RESULTS: The panel suggests empiric vitamin D supplementation for children and adolescents aged 1 to 18 years to prevent nutritional rickets and because of its potential to lower the risk of respiratory tract infections; for those aged 75 years and older because of its potential to lower the risk of mortality; for those who are pregnant because of its potential to lower the risk of preeclampsia, intra-uterine mortality, preterm birth, small-for-gestational-age birth, and neonatal mortality; and for those with high-risk prediabetes because of its potential to reduce progression to diabetes. Because the vitamin D doses in the included clinical trials varied considerably and many trial participants were allowed to continue their own vitamin D-containing supplements, the optimal doses for empiric vitamin D supplementation remain unclear for the populations considered. For nonpregnant people older than 50 years for whom vitamin D is indicated, the panel suggests supplementation via daily administration of vitamin D, rather than intermittent use of high doses. The panel suggests against empiric vitamin D supplementation above the current DRI to lower the risk of disease in healthy adults younger than 75 years. No clinical trial evidence was found to support routine screening for 25(OH)D in the general population, nor in those with obesity or dark complexion, and there was no clear evidence defining the optimal target level of 25(OH)D required for disease prevention in the populations considered; thus, the panel suggests against routine 25(OH)D testing in all populations considered.
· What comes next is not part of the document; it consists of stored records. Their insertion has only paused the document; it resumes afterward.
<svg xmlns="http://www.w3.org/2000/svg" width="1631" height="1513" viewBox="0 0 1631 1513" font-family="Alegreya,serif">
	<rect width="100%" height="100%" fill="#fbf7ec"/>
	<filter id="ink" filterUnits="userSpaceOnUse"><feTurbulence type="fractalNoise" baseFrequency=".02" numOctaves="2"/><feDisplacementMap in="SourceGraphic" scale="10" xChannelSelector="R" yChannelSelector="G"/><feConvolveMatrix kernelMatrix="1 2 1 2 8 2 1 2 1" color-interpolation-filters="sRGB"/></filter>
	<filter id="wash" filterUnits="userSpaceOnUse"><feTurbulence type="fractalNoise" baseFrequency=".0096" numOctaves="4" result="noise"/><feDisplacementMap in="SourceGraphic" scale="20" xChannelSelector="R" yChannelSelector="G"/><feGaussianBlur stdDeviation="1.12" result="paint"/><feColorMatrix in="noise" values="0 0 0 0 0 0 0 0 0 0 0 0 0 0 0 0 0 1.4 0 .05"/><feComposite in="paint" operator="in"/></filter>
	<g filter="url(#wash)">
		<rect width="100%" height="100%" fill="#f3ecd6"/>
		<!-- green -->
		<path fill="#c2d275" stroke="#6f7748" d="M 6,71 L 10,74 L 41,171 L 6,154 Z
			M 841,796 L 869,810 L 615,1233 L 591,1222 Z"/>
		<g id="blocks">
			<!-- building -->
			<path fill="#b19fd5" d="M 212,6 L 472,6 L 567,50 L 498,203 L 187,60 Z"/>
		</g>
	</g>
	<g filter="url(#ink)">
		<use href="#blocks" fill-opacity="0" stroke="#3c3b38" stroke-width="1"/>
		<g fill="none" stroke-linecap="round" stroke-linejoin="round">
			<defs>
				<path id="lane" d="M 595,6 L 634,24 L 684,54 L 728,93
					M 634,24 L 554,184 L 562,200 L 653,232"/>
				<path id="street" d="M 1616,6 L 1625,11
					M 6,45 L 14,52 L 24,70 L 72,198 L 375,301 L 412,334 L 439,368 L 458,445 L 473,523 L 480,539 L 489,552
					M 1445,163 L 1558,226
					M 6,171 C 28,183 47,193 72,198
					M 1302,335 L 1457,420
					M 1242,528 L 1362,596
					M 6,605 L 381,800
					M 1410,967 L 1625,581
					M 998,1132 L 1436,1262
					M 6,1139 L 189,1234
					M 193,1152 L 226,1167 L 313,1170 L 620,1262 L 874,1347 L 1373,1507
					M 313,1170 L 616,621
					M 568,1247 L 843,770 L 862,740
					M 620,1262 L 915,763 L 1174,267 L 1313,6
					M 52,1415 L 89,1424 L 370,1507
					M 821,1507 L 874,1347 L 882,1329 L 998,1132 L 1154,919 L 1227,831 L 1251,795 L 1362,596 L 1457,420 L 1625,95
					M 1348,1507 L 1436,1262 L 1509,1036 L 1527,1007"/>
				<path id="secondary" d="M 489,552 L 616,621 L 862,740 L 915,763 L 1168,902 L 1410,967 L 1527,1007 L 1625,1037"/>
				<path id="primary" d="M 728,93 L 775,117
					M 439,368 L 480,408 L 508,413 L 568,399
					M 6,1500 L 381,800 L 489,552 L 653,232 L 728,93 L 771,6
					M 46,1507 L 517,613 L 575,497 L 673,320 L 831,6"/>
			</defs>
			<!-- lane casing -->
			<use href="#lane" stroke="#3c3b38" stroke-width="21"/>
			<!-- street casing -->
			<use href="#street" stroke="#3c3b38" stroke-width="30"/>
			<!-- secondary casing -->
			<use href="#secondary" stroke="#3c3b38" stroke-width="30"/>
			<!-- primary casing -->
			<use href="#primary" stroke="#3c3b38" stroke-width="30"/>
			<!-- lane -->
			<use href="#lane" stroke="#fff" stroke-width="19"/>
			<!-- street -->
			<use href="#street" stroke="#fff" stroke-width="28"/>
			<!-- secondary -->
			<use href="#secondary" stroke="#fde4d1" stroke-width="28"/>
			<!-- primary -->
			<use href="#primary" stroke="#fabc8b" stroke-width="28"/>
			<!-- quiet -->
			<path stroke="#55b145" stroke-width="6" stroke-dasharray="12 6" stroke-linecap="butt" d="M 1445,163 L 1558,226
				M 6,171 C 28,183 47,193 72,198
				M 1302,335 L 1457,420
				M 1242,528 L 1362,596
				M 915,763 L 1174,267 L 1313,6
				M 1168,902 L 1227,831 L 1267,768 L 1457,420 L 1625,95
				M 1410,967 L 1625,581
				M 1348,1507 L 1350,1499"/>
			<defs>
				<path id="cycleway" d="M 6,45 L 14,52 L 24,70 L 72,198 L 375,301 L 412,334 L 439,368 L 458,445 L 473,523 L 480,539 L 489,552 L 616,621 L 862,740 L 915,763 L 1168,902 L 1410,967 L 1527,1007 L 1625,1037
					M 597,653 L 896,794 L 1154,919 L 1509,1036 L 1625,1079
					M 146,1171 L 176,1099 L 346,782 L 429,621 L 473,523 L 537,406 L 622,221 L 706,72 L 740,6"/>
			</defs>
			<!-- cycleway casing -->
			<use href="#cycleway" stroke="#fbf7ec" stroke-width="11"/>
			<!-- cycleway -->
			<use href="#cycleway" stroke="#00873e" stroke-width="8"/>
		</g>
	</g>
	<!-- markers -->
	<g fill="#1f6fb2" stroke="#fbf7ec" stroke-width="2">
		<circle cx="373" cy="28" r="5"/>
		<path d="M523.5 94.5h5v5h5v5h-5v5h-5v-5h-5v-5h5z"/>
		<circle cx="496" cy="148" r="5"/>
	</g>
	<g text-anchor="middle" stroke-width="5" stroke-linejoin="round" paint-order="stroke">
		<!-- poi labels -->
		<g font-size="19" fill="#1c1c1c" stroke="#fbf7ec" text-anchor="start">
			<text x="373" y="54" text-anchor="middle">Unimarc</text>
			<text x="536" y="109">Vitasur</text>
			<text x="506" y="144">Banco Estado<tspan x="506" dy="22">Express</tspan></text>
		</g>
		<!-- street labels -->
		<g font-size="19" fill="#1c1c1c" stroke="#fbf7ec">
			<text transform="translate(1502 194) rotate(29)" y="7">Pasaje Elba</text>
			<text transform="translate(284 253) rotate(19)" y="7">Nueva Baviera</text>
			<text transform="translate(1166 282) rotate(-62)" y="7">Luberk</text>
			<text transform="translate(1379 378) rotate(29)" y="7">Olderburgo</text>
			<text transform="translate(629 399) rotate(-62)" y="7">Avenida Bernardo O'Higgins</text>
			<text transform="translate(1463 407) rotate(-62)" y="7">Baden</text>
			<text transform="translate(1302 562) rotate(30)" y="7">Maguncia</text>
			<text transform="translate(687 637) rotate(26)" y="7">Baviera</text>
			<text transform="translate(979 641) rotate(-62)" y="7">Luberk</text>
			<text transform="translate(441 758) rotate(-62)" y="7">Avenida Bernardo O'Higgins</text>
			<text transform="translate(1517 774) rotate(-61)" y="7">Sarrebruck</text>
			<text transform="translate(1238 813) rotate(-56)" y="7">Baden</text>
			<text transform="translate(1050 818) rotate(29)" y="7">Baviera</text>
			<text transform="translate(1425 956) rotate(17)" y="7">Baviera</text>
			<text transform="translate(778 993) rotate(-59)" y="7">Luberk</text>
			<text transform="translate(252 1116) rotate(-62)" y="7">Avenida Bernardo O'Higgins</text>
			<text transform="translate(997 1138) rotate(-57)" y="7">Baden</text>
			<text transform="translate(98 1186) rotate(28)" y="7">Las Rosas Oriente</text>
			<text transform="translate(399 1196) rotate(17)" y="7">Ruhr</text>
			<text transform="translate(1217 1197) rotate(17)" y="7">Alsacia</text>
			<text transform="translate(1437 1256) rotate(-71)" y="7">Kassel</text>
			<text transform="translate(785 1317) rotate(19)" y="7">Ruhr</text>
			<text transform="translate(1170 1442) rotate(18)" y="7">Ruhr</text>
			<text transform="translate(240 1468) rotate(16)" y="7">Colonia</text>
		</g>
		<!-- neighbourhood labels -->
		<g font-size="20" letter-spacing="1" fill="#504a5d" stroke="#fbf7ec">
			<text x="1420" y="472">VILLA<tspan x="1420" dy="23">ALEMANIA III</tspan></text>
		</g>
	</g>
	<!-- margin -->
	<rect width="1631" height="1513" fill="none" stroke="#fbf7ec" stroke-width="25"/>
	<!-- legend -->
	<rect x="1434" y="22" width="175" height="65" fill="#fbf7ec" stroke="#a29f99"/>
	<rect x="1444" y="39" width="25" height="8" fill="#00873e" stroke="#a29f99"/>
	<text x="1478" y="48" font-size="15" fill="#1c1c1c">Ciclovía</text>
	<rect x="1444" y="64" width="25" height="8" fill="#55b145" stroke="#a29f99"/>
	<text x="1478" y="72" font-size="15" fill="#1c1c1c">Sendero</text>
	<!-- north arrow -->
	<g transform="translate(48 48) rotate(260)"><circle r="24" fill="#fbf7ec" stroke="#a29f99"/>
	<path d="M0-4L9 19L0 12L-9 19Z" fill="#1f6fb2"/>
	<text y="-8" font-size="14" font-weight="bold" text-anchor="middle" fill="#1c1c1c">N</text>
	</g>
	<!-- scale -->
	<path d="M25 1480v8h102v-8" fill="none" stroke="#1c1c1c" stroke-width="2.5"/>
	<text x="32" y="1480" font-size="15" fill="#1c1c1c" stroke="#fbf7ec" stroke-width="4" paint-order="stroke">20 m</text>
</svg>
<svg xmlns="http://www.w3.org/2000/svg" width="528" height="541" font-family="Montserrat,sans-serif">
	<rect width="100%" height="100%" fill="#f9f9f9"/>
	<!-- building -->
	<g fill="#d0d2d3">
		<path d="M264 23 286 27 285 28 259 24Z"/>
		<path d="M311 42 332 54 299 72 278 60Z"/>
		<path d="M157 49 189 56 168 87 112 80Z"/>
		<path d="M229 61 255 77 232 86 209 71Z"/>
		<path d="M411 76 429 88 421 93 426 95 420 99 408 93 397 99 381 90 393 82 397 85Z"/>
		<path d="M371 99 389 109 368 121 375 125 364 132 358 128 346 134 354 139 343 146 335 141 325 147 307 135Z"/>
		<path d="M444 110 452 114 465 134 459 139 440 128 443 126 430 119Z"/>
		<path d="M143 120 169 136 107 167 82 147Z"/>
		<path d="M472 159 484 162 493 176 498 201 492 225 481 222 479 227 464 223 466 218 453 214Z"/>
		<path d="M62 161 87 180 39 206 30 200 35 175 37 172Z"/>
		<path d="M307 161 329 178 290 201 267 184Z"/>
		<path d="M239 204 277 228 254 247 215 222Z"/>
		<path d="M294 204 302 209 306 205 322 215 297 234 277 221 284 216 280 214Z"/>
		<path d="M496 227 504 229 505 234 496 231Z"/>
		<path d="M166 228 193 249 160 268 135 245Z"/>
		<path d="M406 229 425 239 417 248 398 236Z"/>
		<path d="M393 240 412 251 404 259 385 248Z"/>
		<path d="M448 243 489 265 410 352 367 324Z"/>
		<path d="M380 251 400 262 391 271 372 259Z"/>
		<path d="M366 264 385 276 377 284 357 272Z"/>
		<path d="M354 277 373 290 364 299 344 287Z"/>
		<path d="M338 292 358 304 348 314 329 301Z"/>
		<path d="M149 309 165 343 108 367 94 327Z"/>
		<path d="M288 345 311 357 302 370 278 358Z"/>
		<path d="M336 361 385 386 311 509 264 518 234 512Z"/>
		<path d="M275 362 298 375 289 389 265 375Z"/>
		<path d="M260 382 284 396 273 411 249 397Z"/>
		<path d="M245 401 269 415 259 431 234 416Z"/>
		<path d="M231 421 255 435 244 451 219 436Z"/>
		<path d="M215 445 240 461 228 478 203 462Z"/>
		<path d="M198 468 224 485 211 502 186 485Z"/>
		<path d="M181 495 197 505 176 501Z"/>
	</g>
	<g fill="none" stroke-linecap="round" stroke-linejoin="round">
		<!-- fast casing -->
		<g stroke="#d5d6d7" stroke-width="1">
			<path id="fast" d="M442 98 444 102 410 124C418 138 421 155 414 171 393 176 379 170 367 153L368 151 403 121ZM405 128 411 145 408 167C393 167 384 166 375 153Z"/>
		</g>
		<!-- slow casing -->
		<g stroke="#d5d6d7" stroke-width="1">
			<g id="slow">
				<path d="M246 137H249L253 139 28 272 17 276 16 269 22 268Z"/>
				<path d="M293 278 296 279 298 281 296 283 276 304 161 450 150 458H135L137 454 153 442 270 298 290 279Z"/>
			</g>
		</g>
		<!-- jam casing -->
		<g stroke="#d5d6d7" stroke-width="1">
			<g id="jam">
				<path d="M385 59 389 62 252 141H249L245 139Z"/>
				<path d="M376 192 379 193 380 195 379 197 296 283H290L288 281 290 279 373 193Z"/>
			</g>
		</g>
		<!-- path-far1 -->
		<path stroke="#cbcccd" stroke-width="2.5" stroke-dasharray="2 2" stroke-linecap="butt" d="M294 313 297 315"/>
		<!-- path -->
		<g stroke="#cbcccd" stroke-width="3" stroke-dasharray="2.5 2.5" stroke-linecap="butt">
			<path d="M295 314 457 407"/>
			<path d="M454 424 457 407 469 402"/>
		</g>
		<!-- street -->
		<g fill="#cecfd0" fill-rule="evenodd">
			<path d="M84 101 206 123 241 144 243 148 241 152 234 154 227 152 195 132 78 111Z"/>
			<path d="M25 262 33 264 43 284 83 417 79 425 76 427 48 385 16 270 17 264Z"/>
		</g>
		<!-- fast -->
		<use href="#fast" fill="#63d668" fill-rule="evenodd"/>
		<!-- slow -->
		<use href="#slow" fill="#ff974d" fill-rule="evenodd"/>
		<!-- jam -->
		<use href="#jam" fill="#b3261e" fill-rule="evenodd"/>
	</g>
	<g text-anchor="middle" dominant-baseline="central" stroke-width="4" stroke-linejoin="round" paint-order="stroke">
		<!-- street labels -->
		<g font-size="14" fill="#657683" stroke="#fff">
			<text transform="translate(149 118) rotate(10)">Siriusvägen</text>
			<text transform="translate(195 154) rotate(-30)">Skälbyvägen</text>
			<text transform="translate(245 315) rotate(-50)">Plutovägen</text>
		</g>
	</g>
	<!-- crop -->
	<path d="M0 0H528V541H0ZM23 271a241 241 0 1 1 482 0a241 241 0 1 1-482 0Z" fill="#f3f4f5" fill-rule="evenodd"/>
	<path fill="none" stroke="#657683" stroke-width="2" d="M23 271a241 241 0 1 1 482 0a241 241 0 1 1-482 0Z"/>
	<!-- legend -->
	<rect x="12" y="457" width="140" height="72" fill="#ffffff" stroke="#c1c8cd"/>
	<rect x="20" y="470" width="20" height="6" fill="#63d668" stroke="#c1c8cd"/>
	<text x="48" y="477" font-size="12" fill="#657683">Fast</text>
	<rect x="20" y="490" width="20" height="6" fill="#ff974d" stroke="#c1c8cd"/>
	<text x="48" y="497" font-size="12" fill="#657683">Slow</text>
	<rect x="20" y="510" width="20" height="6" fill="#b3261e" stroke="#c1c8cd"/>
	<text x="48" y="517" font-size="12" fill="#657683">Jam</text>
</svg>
The panel judged that, in most situations, empiric vitamin D supplementation is inexpensive, feasible, acceptable to both healthy individuals and health care professionals, and has no negative effect on health equity.
CONCLUSIONS: The panel suggests empiric vitamin D for those aged 1 to 18 years and adults over 75 years of age, those who are pregnant, and those with high-risk prediabetes. Due to the scarcity of natural food sources rich in vitamin D, empiric supplementation can be achieved through a combination of fortified foods and supplements that contain vitamin D. Based on the absence of supportive clinical trial evidence, the panel suggests against routine 25(OH)D testing in the absence of established indications. These recommendations are not meant to replace the current DRIs for vitamin D, nor do they apply to people with established indications for vitamin D treatment or 25(OH)D testing. Further research is needed to determine optimal 25(OH)D levels for specific health benefits.